If a codebase does not import `anthropic`, `openai`, `langchain_anthropic`,
or `langchain_openai` directly, `llmdoctor` will produce no findings.
This is by design; the tool's matching is intentionally conservative.

---

## Roadmap

| Version  | Status       | Scope                                                                   |
|----------|--------------|-------------------------------------------------------------------------|
| 0.1.0    | Released     | Direct-SDK checks: TS001, TS003, TS010, TS011, TS020.                   |
| 0.2.0    | Released     | LangChain adapter: TS101, TS102, TS103, TS104.                          |
| 0.3.0    | Planned      | LlamaIndex adapter for `Anthropic`, `OpenAI`, and `ReActAgent`.         |
| 0.4.0    | Planned      | TS030 (retry without budget); TS040 (tool-definition repetition).       |
| 0.5.0    | Planned      | Optional runtime sidecar reading `cache_read_input_tokens` from live API responses. |
| 1.0.0    | Planned      | TypeScript and Node.js support across all check classes.                |

---

## Frequently asked questions

**Does the tool execute analyzed code?**
No. The tool uses `ast.parse` exclusively. Analyzed code is never
imported, executed, or compiled.

**Does the tool make network requests?**
No. The package contains no network-related imports.
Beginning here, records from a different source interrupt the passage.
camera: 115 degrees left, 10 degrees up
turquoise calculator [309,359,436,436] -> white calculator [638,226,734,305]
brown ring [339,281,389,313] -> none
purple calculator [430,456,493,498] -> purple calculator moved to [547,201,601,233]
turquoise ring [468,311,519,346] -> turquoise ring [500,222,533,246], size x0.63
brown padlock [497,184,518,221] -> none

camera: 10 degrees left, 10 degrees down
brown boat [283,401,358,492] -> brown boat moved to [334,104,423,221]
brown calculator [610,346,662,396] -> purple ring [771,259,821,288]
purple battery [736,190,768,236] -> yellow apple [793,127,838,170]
No telemetry,
usage reporting, or version-check beacon is implemented.

**How are mocked clients in test code handled?**
Mock-client patterns are exercised in the test suite as fixtures that
must not produce false positives. If a false positive does occur,
suppress the finding with a `# llmdoctor: ignore <CODE>` comment and
report the case to the maintainer (see Contact below).
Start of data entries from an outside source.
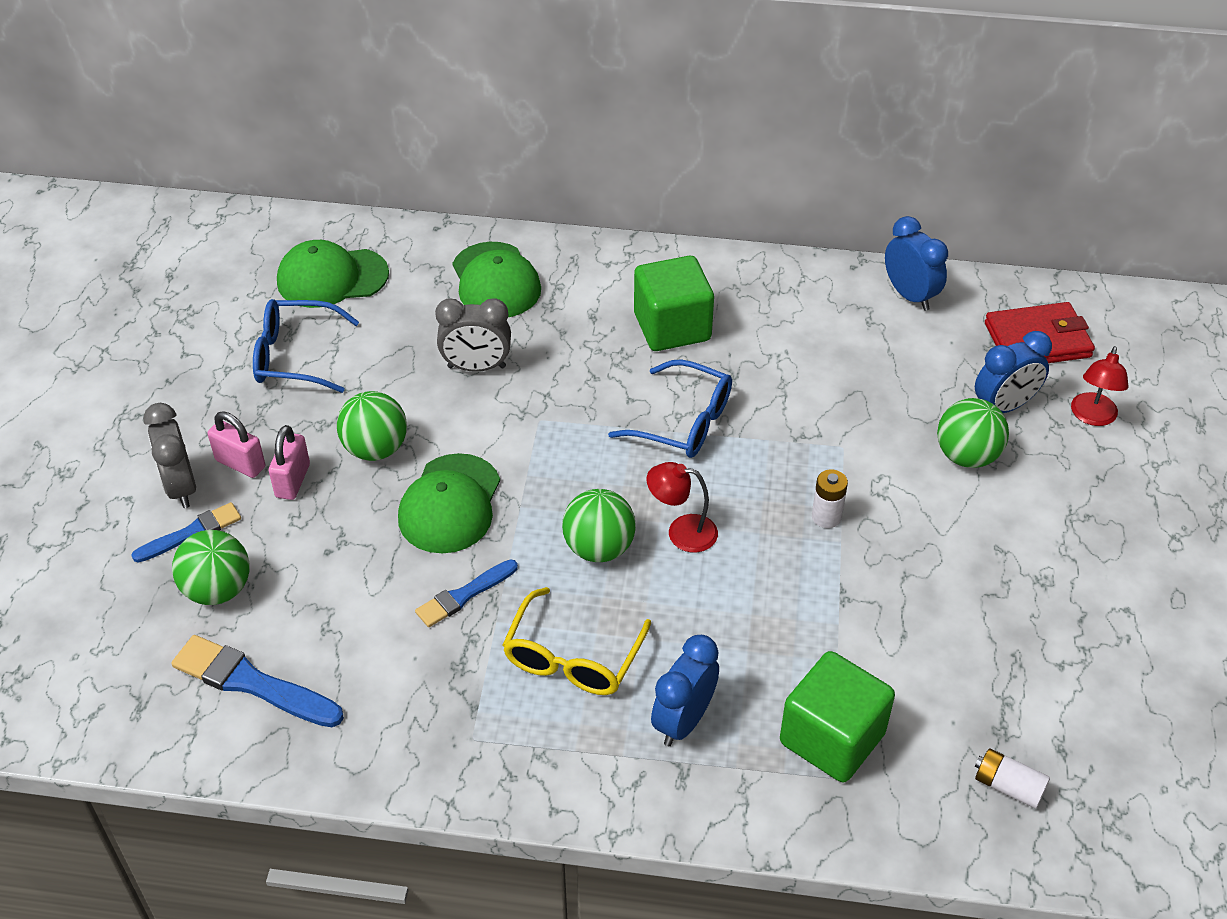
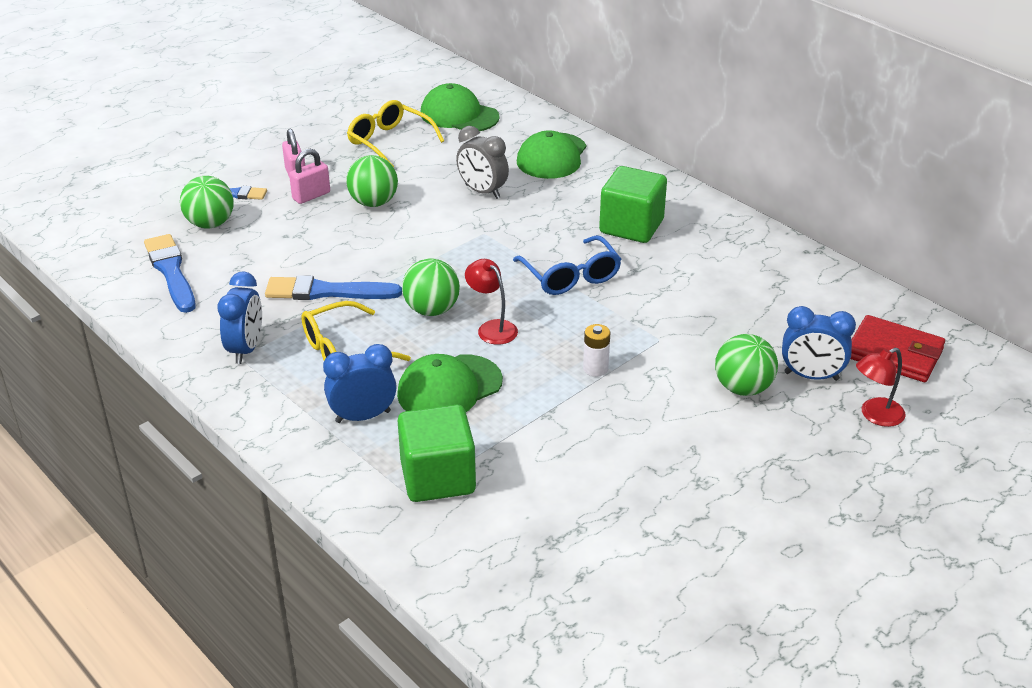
camera: 40 degrees right, 10 degrees down
grey clock [143,403,196,508] -> none
blue glasses [253,299,359,393] -> yellow glasses [347,100,444,167]
green cap [398,453,500,553] -> green cap moved to [397,354,503,412]
blue brush [415,559,518,627] -> blue brush [265,275,402,300], size x1.56
blue clock [885,216,948,311] -> blue clock moved to [218,271,262,364]
white battery [975,748,1050,808] -> none

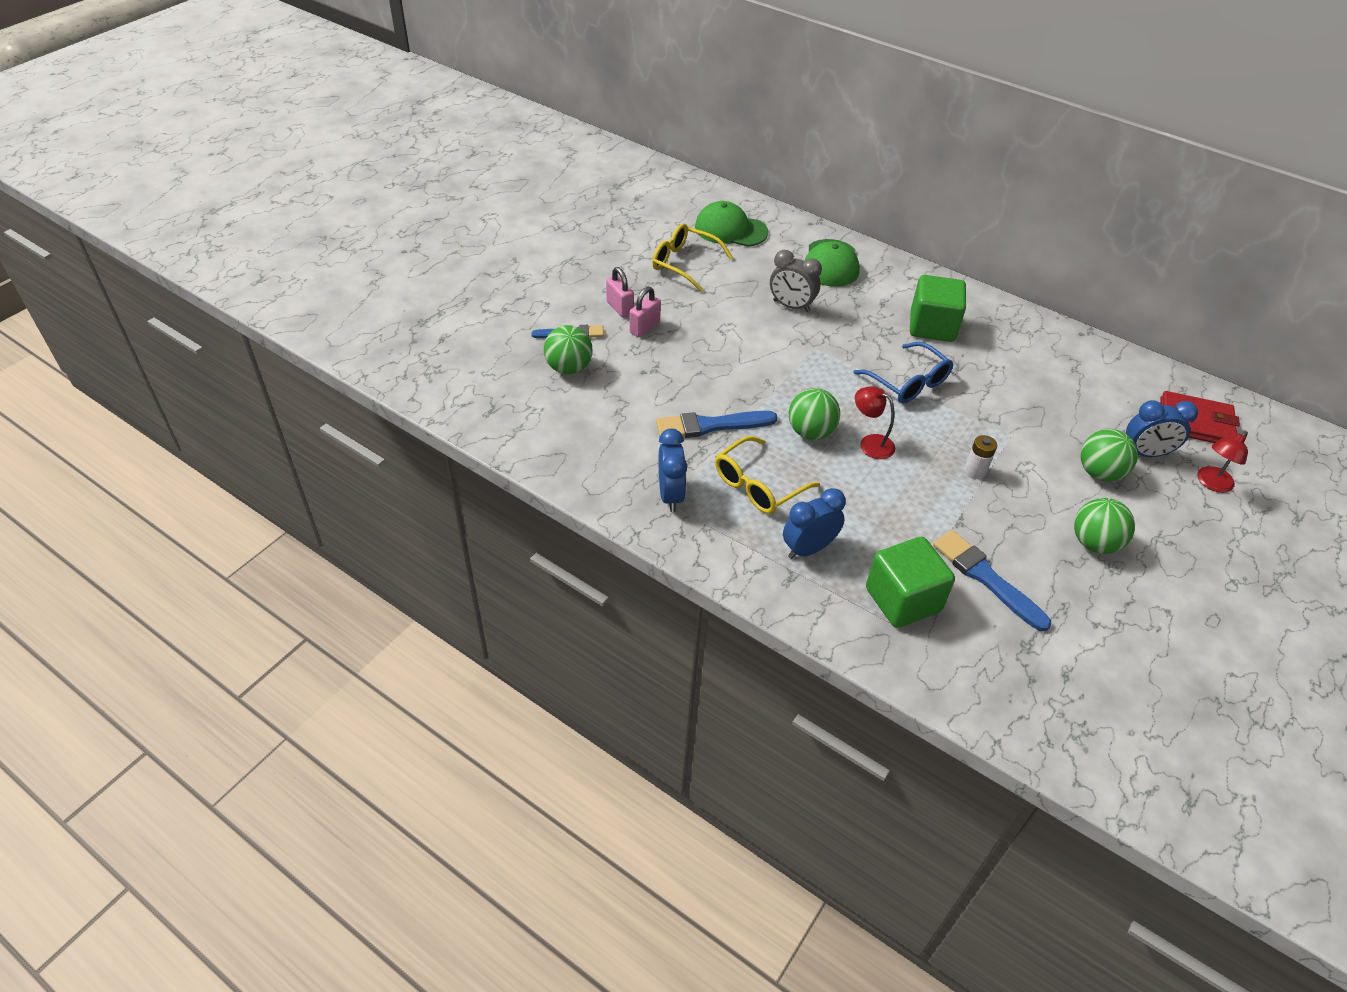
camera: 15 degrees left, 10 degrees up
blue brush [144,234,195,313] -> blue brush moved to [933,530,1051,631]
green ball [346,155,398,207] -> green ball moved to [1074,498,1135,554]
green cap [397,354,503,412] -> none

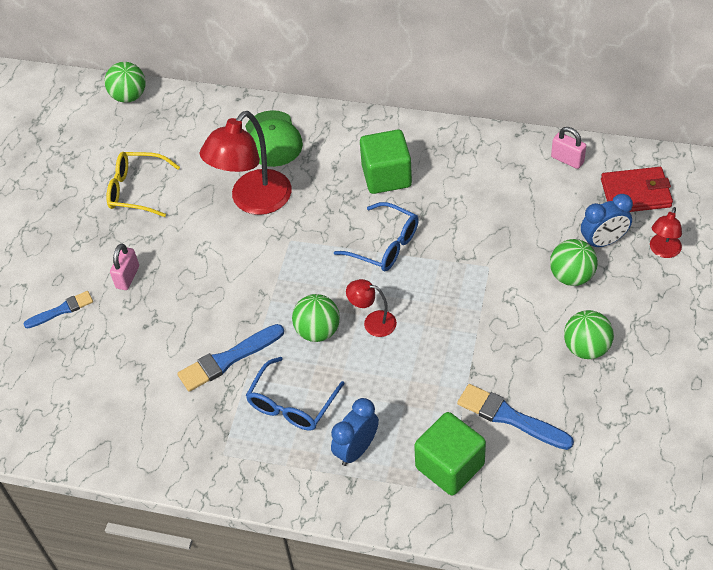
camera: 15 degrees left, 5 degrees up
green ball [544,325,593,374] -> green ball moved to [104,62,146,103]
pink padlock [606,267,634,318] -> pink padlock moved to [551,127,586,169]
blue clock [659,429,687,512] -> none
green cap [695,201,768,247] -> none
yellow glasses [715,436,820,514] -> blue glasses [246,357,345,431]
grey clock [770,250,822,312] -> red lamp [200,111,292,215]
white battery [964,435,997,479] -> none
**Is LiteLLM, OpenRouter, or a custom wrapper supported?**
Not in the current release. Adapter modules for additional frameworks
are planned. The maintainer welcomes specific patterns observed in
production code.

---

## Contact

The issue tracker is private during the 0.x release series. To report a
bug, suggest a check, or share a real-world cost-leak pattern, contact
the maintainer at:

**issues.llmdoctor@gmail.com**

The maintainer aims to respond to actionable bug reports within a few
business days.

---

## License

MIT. The full license text is bundled with the installed package at
`llmdoctor-<version>.dist-info/licenses/LICENSE`.